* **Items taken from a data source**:

◇ ◇ ◇ ◇

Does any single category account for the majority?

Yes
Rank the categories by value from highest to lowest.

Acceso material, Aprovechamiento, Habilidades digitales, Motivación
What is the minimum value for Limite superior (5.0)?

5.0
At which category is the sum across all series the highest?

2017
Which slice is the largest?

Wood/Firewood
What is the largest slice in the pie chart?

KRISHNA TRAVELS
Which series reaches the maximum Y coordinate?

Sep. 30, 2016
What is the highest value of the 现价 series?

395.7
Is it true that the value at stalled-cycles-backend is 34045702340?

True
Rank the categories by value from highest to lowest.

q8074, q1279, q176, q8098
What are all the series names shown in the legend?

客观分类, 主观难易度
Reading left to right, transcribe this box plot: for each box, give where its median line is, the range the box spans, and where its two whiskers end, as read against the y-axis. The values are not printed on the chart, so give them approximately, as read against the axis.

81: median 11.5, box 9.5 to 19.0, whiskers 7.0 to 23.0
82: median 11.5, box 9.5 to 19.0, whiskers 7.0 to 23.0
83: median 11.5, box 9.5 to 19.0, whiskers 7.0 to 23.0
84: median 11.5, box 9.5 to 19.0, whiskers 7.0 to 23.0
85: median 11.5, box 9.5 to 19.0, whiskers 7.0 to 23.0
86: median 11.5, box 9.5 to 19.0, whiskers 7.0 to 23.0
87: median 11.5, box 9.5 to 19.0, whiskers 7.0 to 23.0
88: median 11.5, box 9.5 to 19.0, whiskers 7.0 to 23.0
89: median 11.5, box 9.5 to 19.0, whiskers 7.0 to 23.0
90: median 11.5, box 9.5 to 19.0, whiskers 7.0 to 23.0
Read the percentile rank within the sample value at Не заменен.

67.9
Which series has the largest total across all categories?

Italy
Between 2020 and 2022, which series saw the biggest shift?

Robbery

◇ ◇ ◇ ◇

* **Exercise brief**: Copy the lines of the records verbatim, starting at the line containing "q8074, q1279, q176, q8098" and ending at the line containing "What are all", with both of those lines included.

* **Output below**:
q8074, q1279, q176, q8098
What are all the series names shown in the legend?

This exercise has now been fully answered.